If there are more than 5 in your group, or as alternatives if you're getting advanced at this:

  • listener 5 pays attention only to Visual, Auditory and Kinaesthetic modalities (see forthcoming resource on the 'VAK map')
  • listener 6 pays attention only to the level of animation of the speaker's face (especially eyes and mouth)
  • listener 7 pays attention only to the speaker's use of language patterns in the Coach's Phrasebook (see forthcoming resource on the Coach's Phrasebook)
  • listener 8 pays attention only to the speaker's emotions (how do they perceive these?)
  • listener 9 pays attention only to the speaker's intention to take action
  • listener 10 pays attention only to similes, metaphors and any other non-literal language

Each listener then briefly feeds back to the speaker what they noticed. Finally the speaker has the chance to respond to the feedback. What was most insightful? Do they think any listener was 'wrong' about what they picked up (i.e. did they project any of their own thoughts and feelings?)

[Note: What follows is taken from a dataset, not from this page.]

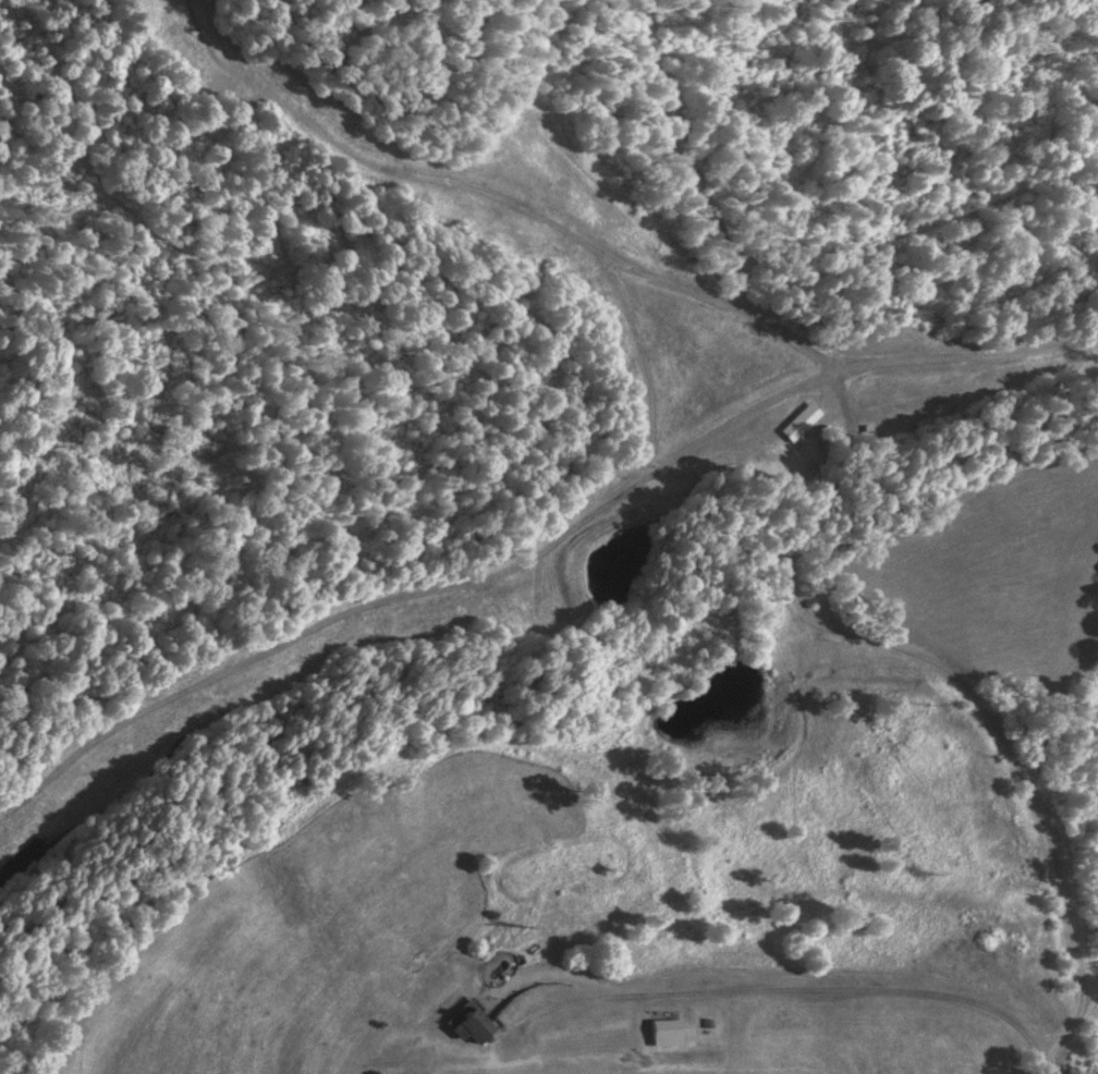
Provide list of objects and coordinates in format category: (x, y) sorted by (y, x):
road: (890, 468)
building: (465, 1024)
building: (657, 1033)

In most cases the speaker will be surprised at just how much they were communicating non-verbally. Next, everyone swaps roles.

What kind of listening do you find most easy? What kind least so?

Level 3 listening can be characterised as 'whole body listening'. You are fully present and paying attention to the emotion as well as the facts, the music as well as the score. The client feels heard and is able to focus on what is really most important to them. The conditions are in place for good coaching to take place.

Level 4 or 'Generative' Listening

Occasionally an angel passes through the room.

The client thinks and says things they did not know they thought or believed. The conditions are right - the coach\s attentiveness, the trust that has been built up between coach and client - enables a deeper truth to emerge. The moment feels 'holy', even for those with no normal sense of faith or spirituality.

Level 4 cannot be conjured at will and the coach who tried to force such moments would probably make them less likely. But they can happen, and it is a reminder of the importance and seriousness of what can happen when coaching is given the respect it deserves.